> [SELECTED TEXT]
- Opening Delimiter -

Ok, so maybe an Apple iPad can replace my trusted PC on certain occasions when a desire to blog calls me away from a time of trials and misgivings. It feels weird; I have no spell check or grammatical test points. I have to be careful with semi-colons, because I cannot use those double-dashes I love so well. The actual posting online may yet prove to be my undoing, but I'll cross that bridge when I get there.
The thought for me today is this: it should have been me. It's almost not fair in all of its dubious simplicity. The world is set, and spins within a realm of the constant and known; while the events of the past week make no sense to me at all.
As I sit here in this sterile hospital room, delicately plucking on a pop-up keypad, my wife lays fitfully asleep in the bed before me. With a tenuous at best grip on what is left of her health, I pause incredulously in a wonder that escapes the limits of my careful comprehension. It should be me lying there, breathing processed oxygen with metered fluids injected patently through tubes embedded cruelly within my wrists.
I'm the abuser when it comes to health and well being. I ride the wagon of fatty foods and nicotine consumption. I work out in a gym almost daily, but I undo the benefits gained with a propensity for falling semi-consciously into a recliner when I arrive home from work each day. Everything I find the 'one I love' going through, I've written with zeal a payment in full for what I've earned through sordid habits and a careless lifestyle. But she hasn't...
I can do nothing about it, seemingly, and instead I'm left to grasp at seven-dollar words related to me by callous (sometimes) doctors and their much too cheerful nurses.

- Closing Delimiter -

> [THE DATA]
- Opening Delimiter -

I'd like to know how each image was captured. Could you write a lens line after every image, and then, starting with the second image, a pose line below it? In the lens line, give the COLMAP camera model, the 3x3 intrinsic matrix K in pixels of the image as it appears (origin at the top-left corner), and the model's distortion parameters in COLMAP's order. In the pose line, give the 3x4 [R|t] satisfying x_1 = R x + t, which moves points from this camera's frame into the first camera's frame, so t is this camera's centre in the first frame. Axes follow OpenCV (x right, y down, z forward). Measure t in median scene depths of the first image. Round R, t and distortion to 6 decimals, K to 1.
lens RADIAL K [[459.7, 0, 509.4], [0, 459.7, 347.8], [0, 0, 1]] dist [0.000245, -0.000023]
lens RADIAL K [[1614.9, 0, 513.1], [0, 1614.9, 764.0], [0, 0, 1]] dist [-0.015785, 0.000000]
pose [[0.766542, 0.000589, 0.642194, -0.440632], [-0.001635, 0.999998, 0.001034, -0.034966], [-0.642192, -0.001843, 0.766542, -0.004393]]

- Closing Delimiter -
- Opening Delimiter -

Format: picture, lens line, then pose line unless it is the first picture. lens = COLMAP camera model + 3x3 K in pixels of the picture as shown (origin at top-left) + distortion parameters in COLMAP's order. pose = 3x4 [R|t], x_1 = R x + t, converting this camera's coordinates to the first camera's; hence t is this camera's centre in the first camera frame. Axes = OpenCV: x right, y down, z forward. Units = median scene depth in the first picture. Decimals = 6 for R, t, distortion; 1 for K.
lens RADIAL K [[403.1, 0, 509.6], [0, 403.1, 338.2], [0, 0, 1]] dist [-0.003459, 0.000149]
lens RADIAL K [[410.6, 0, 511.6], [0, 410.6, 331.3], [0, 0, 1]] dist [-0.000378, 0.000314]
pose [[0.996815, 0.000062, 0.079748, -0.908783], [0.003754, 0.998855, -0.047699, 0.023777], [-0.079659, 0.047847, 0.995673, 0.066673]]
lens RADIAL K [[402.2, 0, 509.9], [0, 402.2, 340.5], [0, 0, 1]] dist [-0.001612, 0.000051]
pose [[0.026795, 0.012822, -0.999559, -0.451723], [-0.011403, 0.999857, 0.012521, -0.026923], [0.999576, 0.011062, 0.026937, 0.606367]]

- Closing Delimiter -
- Opening Delimiter -

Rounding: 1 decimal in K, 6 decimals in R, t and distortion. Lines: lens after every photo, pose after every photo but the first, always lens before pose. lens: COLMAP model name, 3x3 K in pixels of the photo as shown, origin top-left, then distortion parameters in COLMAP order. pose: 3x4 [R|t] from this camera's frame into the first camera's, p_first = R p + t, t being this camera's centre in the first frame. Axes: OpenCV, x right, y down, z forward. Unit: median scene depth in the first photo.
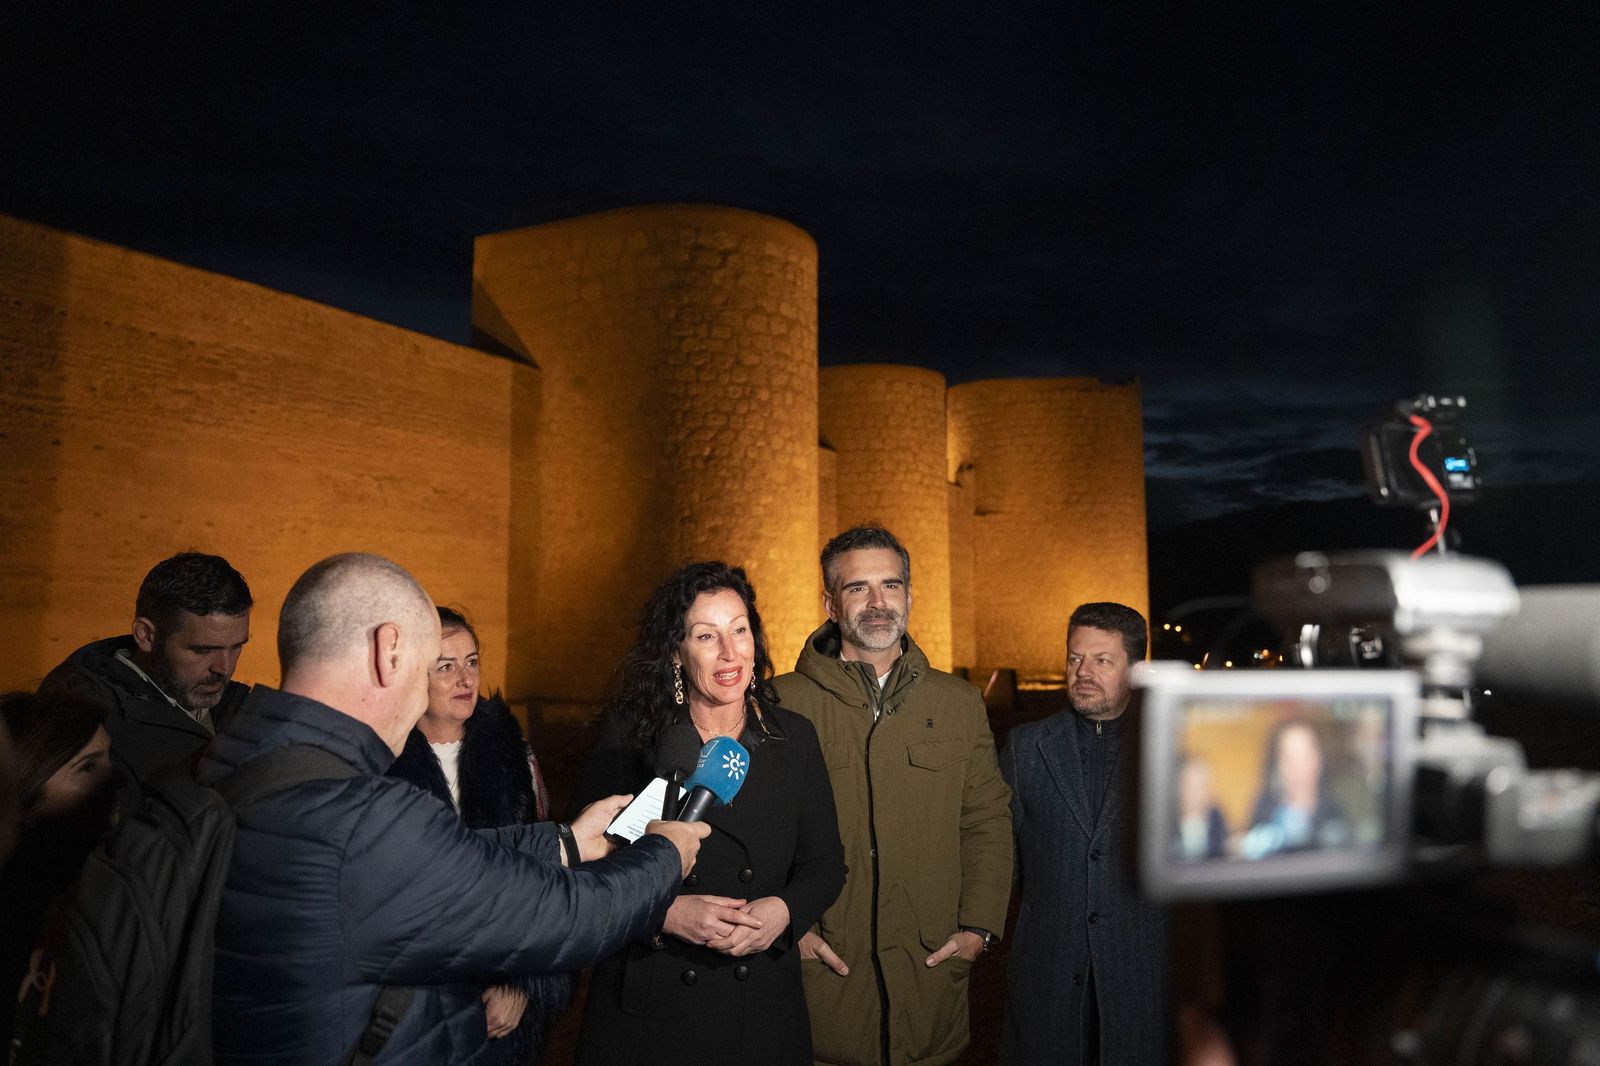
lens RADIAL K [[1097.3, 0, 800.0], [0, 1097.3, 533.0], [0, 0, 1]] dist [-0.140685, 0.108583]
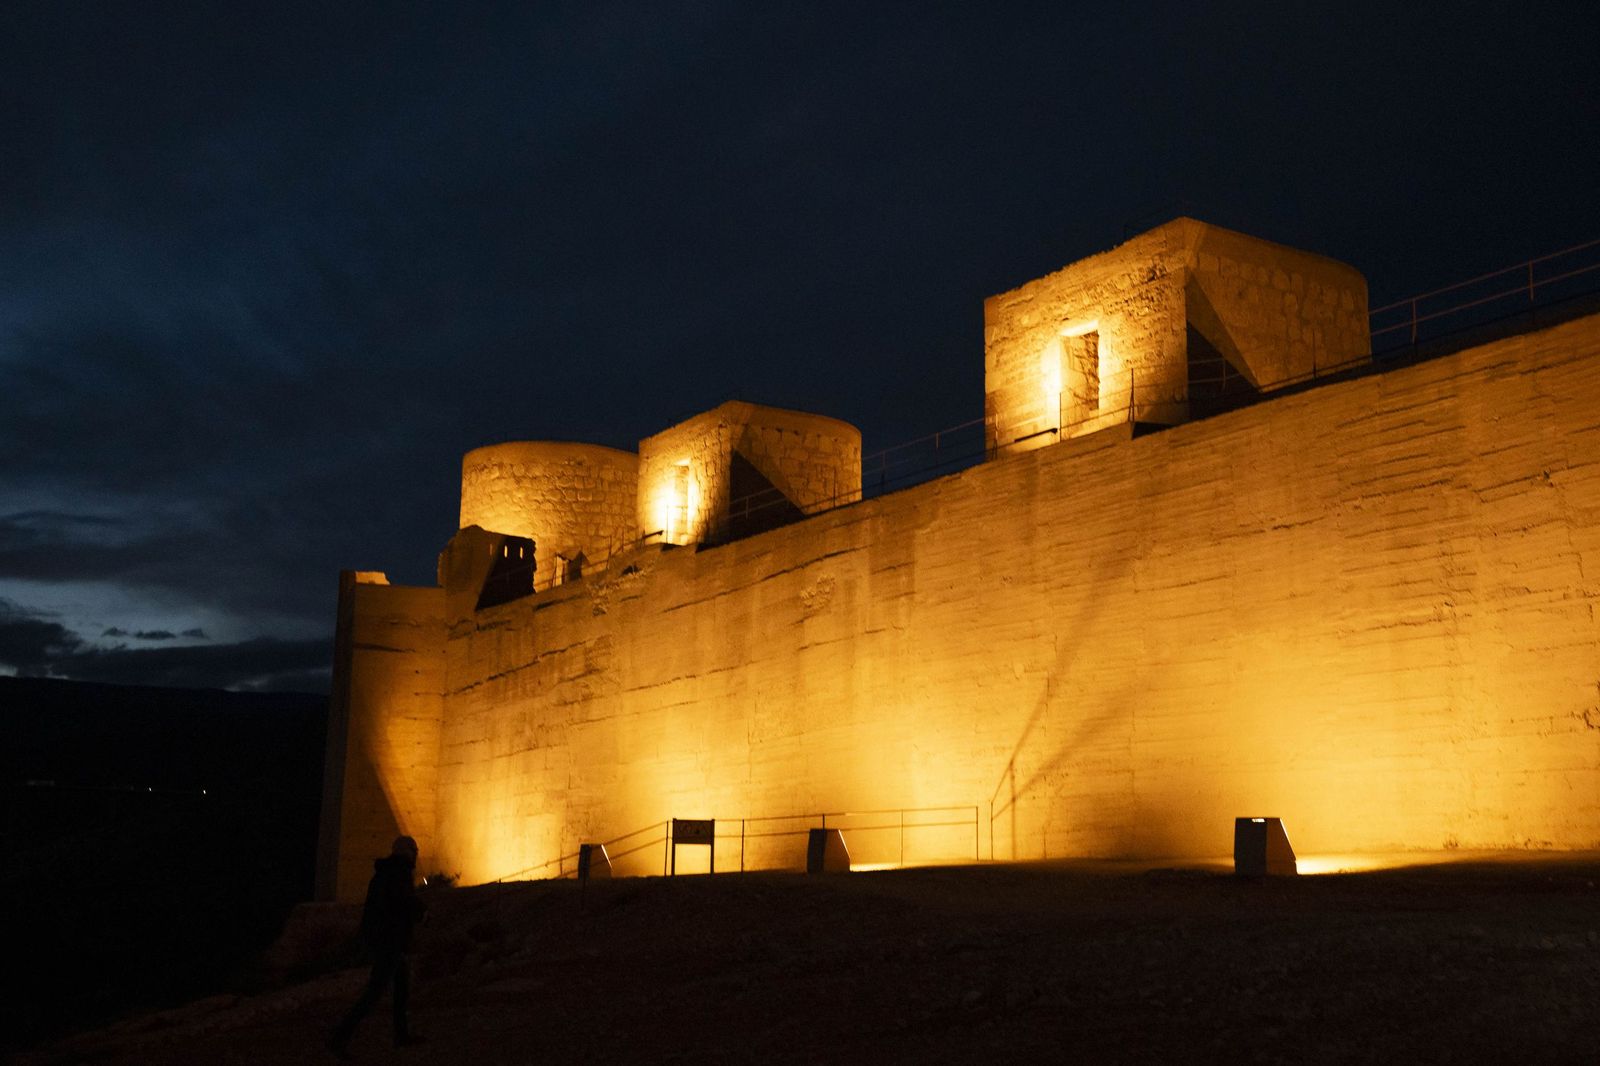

- Closing Delimiter -

> [ACTIONS TO TAKE]
[1] In the hospital blog post, rewrite the passage that opens with the words containing "I can do nothing" and closes with "too cheerful nurses.", putting "physicians" in place of "doctors".
[2] According to the hospital blog post, what does the writer "ride the wagon" of?
[3] Carry the hospital blog post on from its last sentence.

> [SET OF ANSWERS]
[1]
I can do nothing about it, seemingly, and instead I'm left to grasp at seven-dollar words related to me by callous (sometimes) physicians and their much too cheerful nurses.

[2] Fatty foods and nicotine consumption.

[3]
So I pray for answers and for strength; hers not mine. I pray for my children, suddenly called upon to adapt to situations well beyond their years. I pray to a powerful G_d Who could reach down with matchless grace and heal her, in a manner which to the One who created the stars would find a mere, fleeting pittance. Yet perhaps most of all, I pray for understanding and guidance for myself, along with a deeper faith.
The result of these earnest prayers as well as a heart forged by belief is this: I know it will be alright. Beginning with today, and greater still tomorrow and the day after. We'll finish that interrupted bar-b-cue as a family, and we'll praise Him with humbled awe as we do so.
I have a promise, you see. In His Words of Life He assures me that I am to begin my facing of these circumstances by "casting all your care upon Him; for He careth for you." From a wealth of timeless experience I know that this will prove to be just enough. In fact, I can state with a calm assurance that I know these unknown and unexplainable things as simplistic fact. It will stand as a witness, a sentinel even, to be all that we ever needed by the time we gaze upon the conclusion of the matter.